Since pictures are not wanted in the copy, output only the rest of each record exactly.

[Records from a dataset]
* * * * * * *

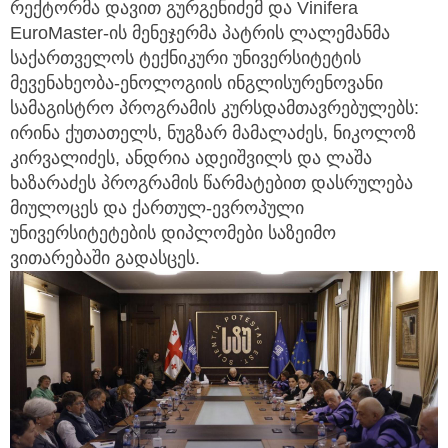
რექტორმა დავით გურგენიძემ და Vinifera
EuroMaster-ის მენეჯერმა პატრის ლალემანმა
საქართველოს ტექნიკური უნივერსიტეტის
მევენახეობა-ენოლოგიის ინგლისურენოვანი
სამაგისტრო პროგრამის კურსდამთავრებულებს:
ირინა ქუთათელს, ნუგზარ მამალაძეს, ნიკოლოზ
კირვალიძეს, ანდრია ადეიშვილს და ლაშა
ხაზარაძეს პროგრამის წარმატებით დასრულება
მიულოცეს და ქართულ-ევროპული
უნივერსიტეტების დიპლომები საზეიმო
ვითარებაში გადასცეს.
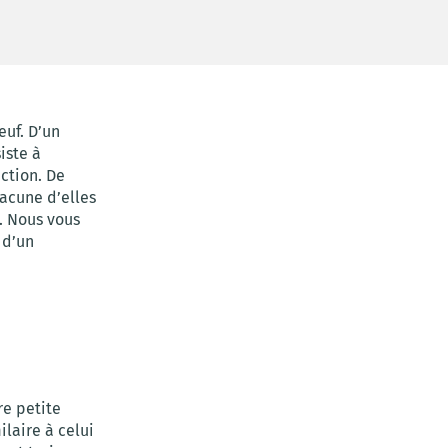
euf. D’un
iste à
ction. De
hacune d’elles
. Nous vous
 d’un
re petite
ilaire à celui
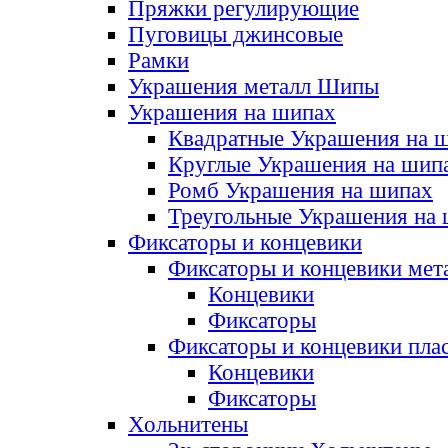
Пряжки регулирующие
Пуговицы джинсовые
Рамки
Украшения металл Шипы
Украшения на шипах
Квадратные Украшения на 
Круглые Украшения на шип
Ромб Украшения на шипах
Треугольные Украшения на
Фиксаторы и концевики
Фиксаторы и концевики мет
Концевики
Фиксаторы
Фиксаторы и концевики пла
Концевики
Фиксаторы
Хольнитены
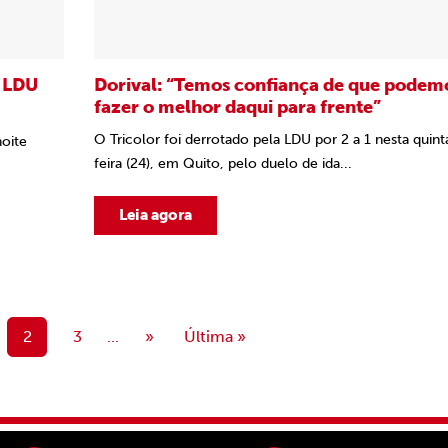
a LDU
Dorival: “Temos confiança de que podem
fazer o melhor daqui para frente”
-
O Tricolor foi derrotado pela LDU por 2 a 1 nesta quint
noite
feira (24), em Quito, pelo duelo de ida...
Leia agora
2
3
...
»
Última »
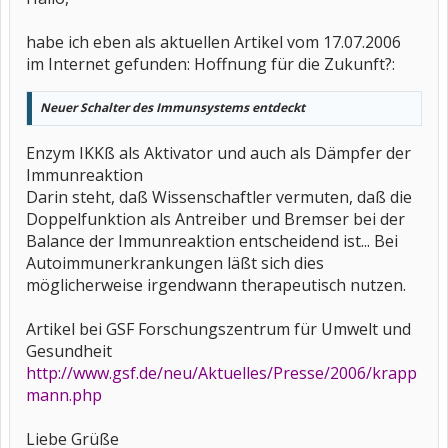
habe ich eben als aktuellen Artikel vom 17.07.2006
im Internet gefunden: Hoffnung für die Zukunft?:
Neuer Schalter des Immunsystems entdeckt
Enzym IKKß als Aktivator und auch als Dämpfer der
Immunreaktion
Darin steht, daß Wissenschaftler vermuten, daß die
Doppelfunktion als Antreiber und Bremser bei der
Balance der Immunreaktion entscheidend ist... Bei
Autoimmunerkrankungen läßt sich dies
möglicherweise irgendwann therapeutisch nutzen.
Artikel bei GSF Forschungszentrum für Umwelt und
Gesundheit
http://www.gsf.de/neu/Aktuelles/Presse/2006/krapp
mann.php
Liebe Grüße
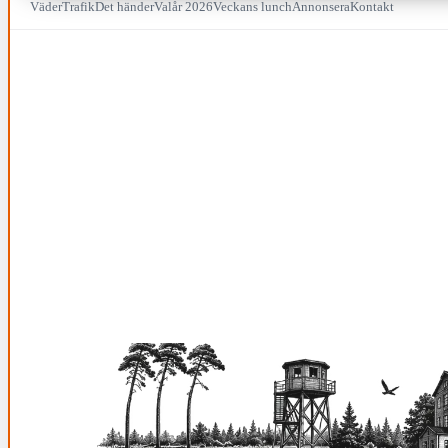
Väder
Trafik
Det händer
Valår 2026
Veckans lunch
Annonsera
Kontakt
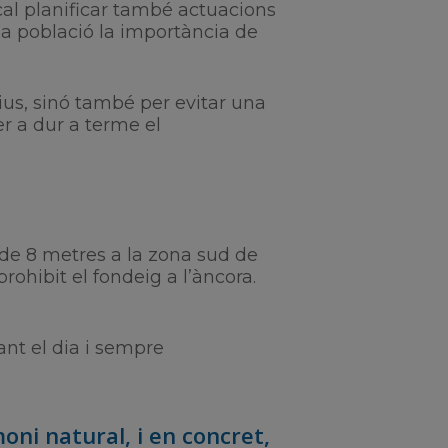
 cal planificar també actuacions
la població la importància de
ius, sinó també per evitar una
er a dur a terme el
de 8 metres a la zona sud de
rohibit el fondeig a l’àncora.
nt el dia i sempre
ni natural, i en concret,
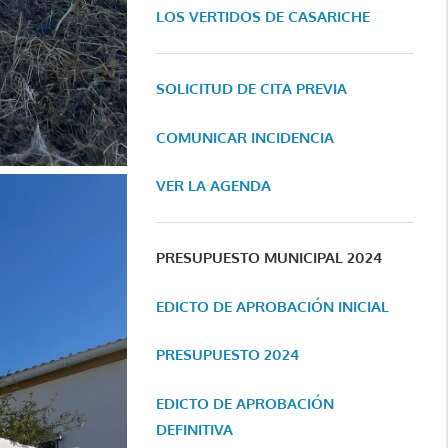
LOS VERTIDOS DE CASARICHE
SOLICITUD DE CITA PREVIA
COMUNICAR INCIDENCIA
VER LA AGENDA
PRESUPUESTO MUNICIPAL 2024
EDICTO DE APROBACIÓN INICIAL
PRESUPUESTO 2024
EDICTO DE APROBACIÓN
DEFINITIVA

* * * * * * *

Output for this exercise.
რექტორმა დავით გურგენიძემ და Vinifera
EuroMaster-ის მენეჯერმა პატრის ლალემანმა
საქართველოს ტექნიკური უნივერსიტეტის
მევენახეობა-ენოლოგიის ინგლისურენოვანი
სამაგისტრო პროგრამის კურსდამთავრებულებს:
ირინა ქუთათელს, ნუგზარ მამალაძეს, ნიკოლოზ
კირვალიძეს, ანდრია ადეიშვილს და ლაშა
ხაზარაძეს პროგრამის წარმატებით დასრულება
მიულოცეს და ქართულ-ევროპული
უნივერსიტეტების დიპლომები საზეიმო
ვითარებაში გადასცეს.
euf. D’un
iste à
ction. De
hacune d’elles
. Nous vous
 d’un
re petite
ilaire à celui
Пряжки регулирующие
Пуговицы джинсовые
Рамки
Украшения металл Шипы
Украшения на шипах
Квадратные Украшения на 
Круглые Украшения на шип
Ромб Украшения на шипах
Треугольные Украшения на
Фиксаторы и концевики
Фиксаторы и концевики мет
Концевики
Фиксаторы
Фиксаторы и концевики пла
Концевики
Фиксаторы
Хольнитены
a LDU
Dorival: “Temos confiança de que podem
fazer o melhor daqui para frente”
-
O Tricolor foi derrotado pela LDU por 2 a 1 nesta quint
noite
feira (24), em Quito, pelo duelo de ida...
Leia agora
2
3
...
»
Última »
habe ich eben als aktuellen Artikel vom 17.07.2006
im Internet gefunden: Hoffnung für die Zukunft?:
Neuer Schalter des Immunsystems entdeckt
Enzym IKKß als Aktivator und auch als Dämpfer der
Immunreaktion
Darin steht, daß Wissenschaftler vermuten, daß die
Doppelfunktion als Antreiber und Bremser bei der
Balance der Immunreaktion entscheidend ist... Bei
Autoimmunerkrankungen läßt sich dies
möglicherweise irgendwann therapeutisch nutzen.
Artikel bei GSF Forschungszentrum für Umwelt und
Gesundheit
http://www.gsf.de/neu/Aktuelles/Presse/2006/krapp
mann.php
Liebe Grüße
Väder
Trafik
Det händer
Valår 2026
Veckans lunch
Annonsera
Kontakt
 cal planificar també actuacions
la població la importància de
ius, sinó també per evitar una
er a dur a terme el
de 8 metres a la zona sud de
rohibit el fondeig a l’àncora.
nt el dia i sempre
ni natural, i en concret,
LOS VERTIDOS DE CASARICHE
SOLICITUD DE CITA PREVIA
COMUNICAR INCIDENCIA
VER LA AGENDA
PRESUPUESTO MUNICIPAL 2024
EDICTO DE APROBACIÓN INICIAL
PRESUPUESTO 2024
EDICTO DE APROBACIÓN
DEFINITIVA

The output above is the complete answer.